Das FA konnte für den Einbringungsvorgang nach § 175 Abs. 1 S. 1 Nr. 2 AO Grunderwerbsteuer festsetzen. Im Zeitpunkt des Erlasses des ursprünglichen Bescheids war die vierjährige Festsetzungsfrist i. S. d. § 169 Abs. 2 S. 1 Nr. 2 AO noch nicht abgelaufen. Die Festsetzungsfrist begann wegen der verspäteten Anzeige der Verminderung der Beteiligung aufgrund der Anlaufhemmung nach § 170 Abs. 2 S. 1 Nr. 1 AO i. V. m. § 19 Abs. 2 Nr. 4 und Abs. 5 GrEStG erst drei Jahre nach der Steuerentstehung zu laufen. Eine Anzeige nach § 19 Abs. 2 Nr. 4 GrEStG ist gem. § 19 Abs. 5 S. 1 GrEStG eine Steuererklärung i. S. d. AO. Die Anzeigepflicht nach § 19 Abs. 2 Nr. 4 GrEStG umfasst auch die Verringerung der vermögensmäßigen Beteiligung eines grundstückseinbringenden Gesellschafters am Vermögen einer Gesamthand, selbst wenn sich dadurch der personelle Gesellschafterbestand der Gesamthand nicht ändert. Eine Anzeigepflicht besteht jedoch auch, wenn sich die Beteiligung eines grundstückseinbringenden Gesellschafters am Vermögen der Gesamthand nach § 19 Abs. 2 Nr. 4 GrEStG vermindert, ohne dass sich dadurch der personelle Gesellschafterbestand der Gesamthand ändert. Dies betrifft also Fälle, in denen kein neuer Gesellschafter beitritt, sondern sich lediglich die Beteiligungsverhältnisse der bisherigen Gesellschafter am Vermögen der Gesamthand verschieben und sich dadurch die Beteiligung des grundstückseinbringenden Gesellschafters verringert. Denn auch eine solche Verminderung der Beteiligung des grundstückseinbringenden Gesellschafters führt, wenn sie innerhalb der maßgeblichen Frist von fünf Jahren erfolgt, zu einem anteilsmäßig entsprechenden rückwirkenden Wegfall der Steuervergünstigung.

2.Verwaltungsanweisungen

2.1.Umsatzsteuer

Beurteilung von platzierungsabhängigen Preisgeldern
Das BMF hat den UStAE zur Beurteilung von platzierungsabhängigen Preisgeldern geändert.
BMF v. 27.05.2019
Hinweis:
Mit Urteil v. 30.08.2017, XI R 37/17 hat der BFH zur Unternehmereigenschaft und Steuerbarkeit der Leistungen eines „Berufspokerspielers“ entschieden.
Ein „Berufspokerspieler“ erbringt keine Leistung im Rahmen eines Leistungsaustausches gegen Entgelt, wenn er an Spielen fremder Veranstalter teilnimmt und ausschließlich im Falle der erfolgreichen Teilnahme Preisgelder oder Spielgewinne erhält.
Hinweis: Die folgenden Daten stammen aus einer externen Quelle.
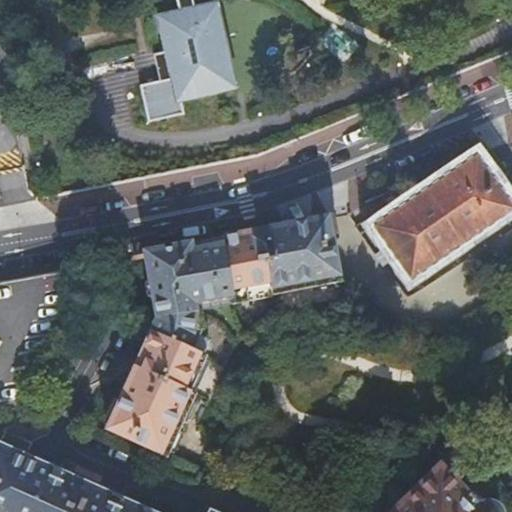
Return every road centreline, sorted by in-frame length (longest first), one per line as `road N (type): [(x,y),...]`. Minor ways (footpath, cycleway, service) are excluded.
road 1 (residential): [(258,511),(107,472),(61,440),(58,424),(72,388),(111,317),(114,228)]
road 2 (tertiary): [(511,97),(317,175),(114,228)]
Zwischen der (bloßen) Teilnahme am Pokerspiel und dem im Erfolgsfall erhaltenen Preisgeld oder Gewinn fehlt der für einen Leistungsaustausch erforderliche unmittelbare Zusammenhang.
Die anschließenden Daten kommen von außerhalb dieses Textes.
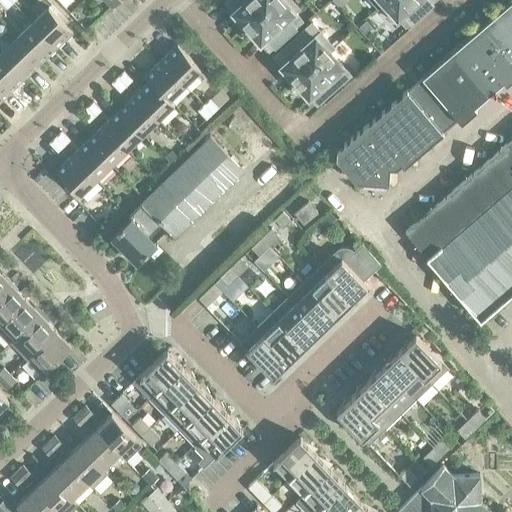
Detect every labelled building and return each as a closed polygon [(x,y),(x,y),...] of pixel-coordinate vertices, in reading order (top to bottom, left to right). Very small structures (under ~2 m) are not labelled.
[(237,18),(245,28),(276,0),(227,0),(226,1),(235,11),(238,9),(242,14),(237,18)] [(293,0),(276,0),(245,28),(254,37),(259,33),(263,37),(260,40),(269,50),(303,20),(295,11),(299,7),(293,0)] [(385,0),(384,1),(380,5),(381,6),(393,20),(398,16),(406,25),(434,0),(385,0)] [(511,0),(483,25),(511,58),(511,0)] [(49,7),(32,23),(56,48),(73,32),(49,7)] [(294,82),(330,50),(334,46),(313,22),(275,56),(284,66),(286,64),(290,68),(285,72),(294,82)] [(32,23),(17,38),(41,63),(56,48),(32,23)] [(511,58),(483,25),(453,50),(490,92),(505,79),(508,82),(511,78),(511,58)] [(17,38),(1,52),(25,77),(41,63),(17,38)] [(178,44),(162,60),(185,85),(202,69),(178,44)] [(330,50),(294,82),(302,91),(307,87),(311,92),(309,94),(318,104),(351,74),(330,50)] [(424,75),(425,76),(460,117),(463,121),(478,108),(476,105),(490,92),(453,50),(424,75)] [(1,52),(0,53),(0,81),(10,92),(25,77),(1,52)] [(146,76),(150,80),(151,79),(170,99),(171,99),(185,85),(162,60),(146,76)] [(124,71),(118,76),(126,85),(133,79),(124,71)] [(126,85),(118,76),(112,82),(120,91),(126,85)] [(460,117),(425,76),(410,89),(409,88),(338,149),(337,158),(356,180),(390,183),(392,167),(396,167),(402,162),(405,166),(446,131),(445,130),(460,117)] [(150,80),(135,94),(159,119),(175,103),(171,99),(170,99),(151,79),(150,80)] [(0,81),(0,101),(10,92),(0,81)] [(135,94),(120,109),(144,134),(159,119),(135,94)] [(219,107),(210,98),(204,104),(213,113),(219,107)] [(93,101),(87,106),(95,115),(101,109),(93,101)] [(213,113),(204,104),(198,110),(207,118),(213,113)] [(95,115),(87,106),(81,112),(89,121),(95,115)] [(120,109),(104,125),(128,149),(144,134),(120,109)] [(104,125),(89,139),(112,164),(128,149),(104,125)] [(221,136),(245,161),(254,152),(230,127),(221,136)] [(62,130),(56,136),(64,145),(70,139),(62,130)] [(64,145),(56,136),(50,142),(58,151),(64,145)] [(177,236),(244,171),(210,136),(129,216),(131,218),(112,237),(137,263),(158,243),(154,240),(168,227),(177,236)] [(511,138),(406,231),(428,256),(482,318),(511,292),(511,138)] [(89,139),(73,154),(97,179),(112,164),(89,139)] [(97,179),(73,154),(57,170),(81,195),(97,179)] [(309,197),(296,208),(307,222),(322,211),(309,197)] [(252,247),(260,255),(280,236),(272,228),(252,247)] [(336,251),(320,267),(352,300),(354,298),(362,294),(361,291),(368,284),(363,280),(380,263),(363,243),(354,252),(351,249),(347,248),(343,248),(340,249),(336,251)] [(240,257),(230,267),(238,275),(249,266),(240,257)] [(238,275),(230,267),(220,276),(228,285),(238,275)] [(320,267),(305,282),(336,315),(338,313),(347,309),(345,306),(352,300),(320,267)] [(0,293),(11,282),(0,270),(0,293)] [(0,293),(0,320),(1,322),(26,298),(11,282),(0,293)] [(199,298),(207,306),(223,290),(215,282),(199,298)] [(305,282),(289,297),(321,330),(323,328),(331,324),(330,321),(336,315),(305,282)] [(289,297),(273,312),(305,345),(307,342),(315,339),(314,336),(321,330),(289,297)] [(1,322),(17,338),(41,314),(26,298),(1,322)] [(273,312),(258,327),(289,360),(292,357),(300,354),(299,351),(305,345),(273,312)] [(17,338),(31,353),(56,329),(41,314),(17,338)] [(289,360),(258,327),(242,342),(273,375),(276,372),(284,368),(283,366),(289,360)] [(56,329),(31,353),(47,369),(72,345),(56,329)] [(402,348),(400,350),(431,383),(448,367),(416,335),(409,341),(406,340),(402,348)] [(134,381),(150,397),(183,365),(181,363),(177,355),(174,356),(167,349),(134,381)] [(386,363),(384,365),(416,398),(431,383),(400,350),(393,356),(391,355),(386,363)] [(150,397),(165,412),(198,381),(196,379),(192,370),(189,372),(183,365),(150,397)] [(371,378),(369,380),(400,413),(416,398),(384,365),(378,371),(375,370),(371,378)] [(0,370),(0,380),(1,382),(10,373),(4,367),(0,370)] [(10,373),(1,382),(6,388),(15,379),(10,373)] [(355,393),(353,395),(385,428),(400,413),(369,380),(362,386),(360,385),(355,393)] [(165,412),(180,428),(213,396),(210,394),(207,386),(204,387),(198,381),(165,412)] [(0,389),(0,415),(3,413),(0,409),(10,400),(0,389)] [(111,403),(119,411),(130,401),(122,393),(111,403)] [(385,428),(353,395),(347,401),(344,400),(340,408),(337,410),(369,443),(385,428)] [(180,428),(195,444),(228,412),(225,410),(221,402),(219,403),(213,396),(180,428)] [(86,405),(80,411),(88,419),(94,414),(86,405)] [(478,410),(468,420),(476,428),(486,418),(478,410)] [(88,419),(80,411),(74,417),(82,425),(88,419)] [(112,412),(96,428),(120,453),(136,437),(112,412)] [(228,412),(195,444),(197,446),(195,447),(203,456),(198,461),(203,466),(216,454),(243,428),(240,425),(236,417),(234,418),(228,412)] [(132,424),(142,434),(150,426),(140,416),(132,424)] [(476,428),(468,420),(457,430),(465,438),(476,428)] [(150,426),(142,434),(151,445),(160,437),(150,426)] [(96,428),(80,443),(104,468),(120,453),(96,428)] [(54,435),(48,440),(57,450),(63,444),(54,435)] [(273,462),(289,478),(316,452),(309,445),(311,443),(303,439),(300,436),(273,462)] [(444,437),(433,447),(441,455),(452,446),(444,437)] [(57,450),(48,440),(42,446),(51,455),(57,450)] [(80,443),(64,458),(89,483),(88,483),(93,488),(109,472),(104,468),(80,443)] [(441,455),(433,447),(423,457),(431,465),(441,455)] [(158,459),(168,469),(176,461),(167,451),(158,459)] [(289,478),(304,494),(331,468),(324,461),(326,458),(318,454),(316,452),(289,478)] [(64,458),(49,473),(73,498),(88,483),(89,483),(64,458)] [(176,461),(168,469),(178,479),(186,471),(176,461)] [(444,463),(398,511),(397,511),(494,511),(481,499),(480,472),(453,473),(444,463)] [(23,465),(17,470),(26,479),(32,473),(23,465)] [(399,475),(410,486),(418,478),(408,467),(399,475)] [(304,494),(319,509),(346,483),(339,477),(341,474),(333,470),(331,468),(304,494)] [(26,479),(17,470),(11,476),(19,485),(26,479)] [(49,473),(33,488),(56,511),(71,511),(74,509),(76,505),(78,502),(73,498),(49,473)] [(248,486),(260,499),(269,491),(256,478),(248,486)] [(319,509),(321,511),(346,511),(361,499),(354,492),(356,490),(348,485),(346,483),(319,509)] [(56,511),(33,488),(17,503),(25,511),(56,511)] [(177,511),(157,488),(141,501),(150,511),(177,511)] [(269,491),(260,499),(272,511),(273,511),(282,504),(269,491)] [(0,502),(0,511),(2,511),(9,505),(4,499),(0,502)] [(346,511),(373,511),(369,508),(371,505),(363,501),(361,499),(346,511)]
Die Teilnahme an einem Pokerspiel ist jedoch eine im Rahmen eines Leistungsaustausches gegen Entgelt erbrachte Dienstleistung, wenn der Veranstalter für sie eine von der Platzierung unabhängige Vergütung zahlt. In einem solchen Fall ist die vom Veranstalter geleistete Zahlung die tatsächliche Gegenleistung für die vom Spieler erbrachte Dienstleistung, an dem Pokerspiel teilzunehmen.
Das BMF folgt der BFH-Rechtsprechung. Die Grundsätze dieses Schreibens sind in allen offenen Fällen anzuwenden. Es wird jedoch auch für Zwecke des Vorsteuerabzugs nicht beanstandet, wenn die Beteiligten bei der Zahlung platzierungsabhängiger Preisgelder für die Teilnahme an einem vor dem 01.07.2019 stattfindenden Wettbewerb bzw. einer vor dem 01.07.2019 durchgeführten Tierleistungsprüfung einvernehmlich von einem steuerpflichtigen Entgelt ausgehen.